Supplied material:
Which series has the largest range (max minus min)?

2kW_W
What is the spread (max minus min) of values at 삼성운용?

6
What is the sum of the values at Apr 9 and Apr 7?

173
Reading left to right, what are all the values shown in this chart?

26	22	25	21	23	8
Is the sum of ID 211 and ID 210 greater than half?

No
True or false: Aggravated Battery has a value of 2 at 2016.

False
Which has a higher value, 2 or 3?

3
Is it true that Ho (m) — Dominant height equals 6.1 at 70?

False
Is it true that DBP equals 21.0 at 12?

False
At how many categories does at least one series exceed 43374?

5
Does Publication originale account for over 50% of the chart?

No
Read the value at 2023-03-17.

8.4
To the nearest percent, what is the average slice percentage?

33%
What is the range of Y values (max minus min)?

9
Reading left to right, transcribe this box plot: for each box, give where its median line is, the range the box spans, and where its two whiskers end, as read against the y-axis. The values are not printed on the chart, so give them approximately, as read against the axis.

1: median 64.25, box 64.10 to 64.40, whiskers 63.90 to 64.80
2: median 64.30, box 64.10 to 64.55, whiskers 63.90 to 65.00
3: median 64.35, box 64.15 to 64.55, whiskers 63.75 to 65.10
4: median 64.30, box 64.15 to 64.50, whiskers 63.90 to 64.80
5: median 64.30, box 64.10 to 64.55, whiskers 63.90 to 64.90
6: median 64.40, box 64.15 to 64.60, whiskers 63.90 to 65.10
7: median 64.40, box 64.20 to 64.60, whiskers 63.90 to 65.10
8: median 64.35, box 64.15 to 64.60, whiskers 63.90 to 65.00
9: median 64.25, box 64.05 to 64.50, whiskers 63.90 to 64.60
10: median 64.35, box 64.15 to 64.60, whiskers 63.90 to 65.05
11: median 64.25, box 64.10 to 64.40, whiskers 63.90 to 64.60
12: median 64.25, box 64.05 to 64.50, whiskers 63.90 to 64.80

Task directions: How many lines in the entries above contain the word "minus"? Reply with the number only.

Output of the task: 3